Parameterized Equality Saturation

Updated 18 October 2025

Parameterized Equality Saturation is a global optimization strategy that non-destructively enriches a program’s IR with equivalence relations, eliminating phase ordering issues.
It leverages an E-PEG data structure to simultaneously represent exponentially many program variants and supports a final global selection via integer linear programming.
The approach enables modular, domain-specific, and context-sensitive optimizations across dataflow and control constructs while providing robust translation validation.

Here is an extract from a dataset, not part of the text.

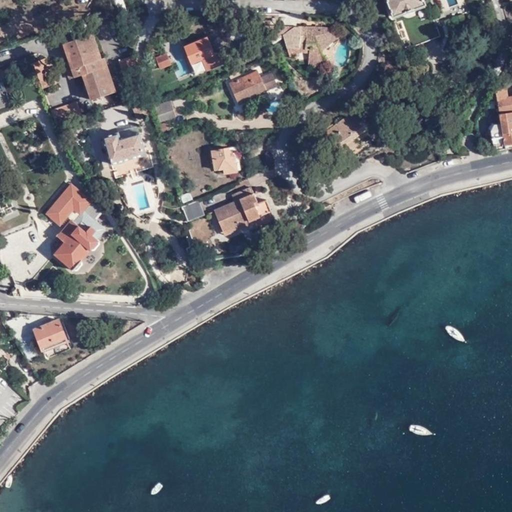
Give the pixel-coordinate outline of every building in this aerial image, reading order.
[(386,0),(393,16),(426,3),(425,0),(386,0)] [(265,24),(274,44),(285,40),(287,42),(287,46),(291,55),(301,56),(301,53),(309,53),(308,67),(327,68),(322,51),(341,36),(341,34),(329,27),(265,24)] [(69,62),(72,70),(79,68),(88,92),(113,84),(102,51),(99,52),(90,27),(60,38),(69,62)] [(192,63),(203,58),(214,54),(207,36),(184,45),(192,63)] [(129,90),(143,85),(131,49),(117,54),(129,90)] [(214,54),(203,58),(208,68),(229,59),(225,50),(214,54)] [(31,57),(42,82),(55,76),(45,51),(31,57)] [(154,58),(159,71),(172,66),(167,53),(154,58)] [(258,71),(230,83),(238,103),(267,92),(261,79),(258,71)] [(261,79),(267,92),(277,88),(272,75),(261,79)] [(501,113),(511,111),(511,94),(508,95),(506,81),(498,83),(501,113)] [(136,115),(151,110),(150,105),(144,88),(130,93),(136,115)] [(76,95),(51,104),(55,114),(80,106),(76,95)] [(169,99),(154,104),(159,121),(175,116),(169,99)] [(81,110),(80,106),(55,114),(57,117),(81,110)] [(358,113),(329,131),(342,152),(372,133),(365,121),(369,118),(363,107),(357,110),(358,113)] [(511,142),(511,111),(501,113),(501,114),(502,122),(502,123),(503,141),(504,143),(511,142)] [(492,143),(496,142),(494,128),(499,127),(498,123),(502,122),(501,114),(498,115),(498,121),(494,122),(490,130),(492,143)] [(494,128),(496,142),(503,141),(502,123),(502,122),(498,123),(499,127),(494,128)] [(117,131),(102,134),(110,162),(145,153),(138,131),(118,136),(117,131)] [(231,146),(214,149),(217,167),(225,166),(226,169),(238,166),(236,154),(233,154),(231,146)] [(235,199),(214,208),(225,232),(261,217),(259,213),(271,209),(266,197),(258,200),(251,185),(232,193),(235,199)] [(62,202),(50,216),(58,221),(69,207),(67,205),(77,193),(70,187),(59,200),(62,202)] [(88,197),(80,191),(78,194),(70,204),(71,205),(78,210),(88,197)] [(190,191),(181,195),(183,203),(193,199),(190,191)] [(67,205),(69,207),(71,205),(70,204),(78,194),(77,193),(67,205)] [(219,196),(208,202),(212,209),(222,204),(219,196)] [(197,199),(183,203),(189,219),(203,213),(197,199)] [(86,212),(91,220),(99,214),(95,206),(86,212)] [(61,240),(53,251),(73,267),(97,238),(96,236),(99,232),(89,224),(88,225),(78,217),(74,222),(69,217),(55,234),(61,240)] [(22,241),(23,232),(4,232),(4,240),(22,241)] [(44,352),(68,342),(59,322),(48,326),(46,320),(33,325),(44,352)] [(70,346),(68,342),(44,352),(46,357),(70,346)]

Parameterized equality saturation is a global optimization strategy in which equality analyses, defined as parameterized pattern-triggered modules, iteratively saturate a program’s functional intermediate representation with equivalence relations, ultimately enabling holistic program optimization without phase ordering constraints. The paradigmatic implementation leverages a specialized data structure—the E-PEG (Equality-Program Expression Graph)—which encodes exponentially many optimized forms of a program simultaneously and allows for a final global selection step via integer linear programming. The framework supports modular, domain-specific, and trigger-parameterized optimizations across both dataflow and control constructs, and provides foundational benefits for both optimization pipelines and translation validation.

1. Structure of Equality Saturation

Traditional compiler optimizers sequentially apply transformation rules to destructively rewrite an intermediate representation (IR), often resulting in phase ordering problems—where the effect of one optimization unintentionally disables or precludes another. Equality saturation replaces sequential rewriting with a non-destructive, additive process in which each optimization is reified as an “equality analysis”: a procedure that, upon matching its trigger pattern, simply adds an equivalence to the IR rather than modifying the program.

The key data structure is the E-PEG—a PEG (Program Expression Graph) with added equivalence classes. Each node in the E-PEG is connected not only by syntactic/conceptual dependencies, but also by equality edges that encode program fragments proven to be equivalent. The E-PEG thus admits the possibility of representing exponentially many versioned and optimized forms of the original program.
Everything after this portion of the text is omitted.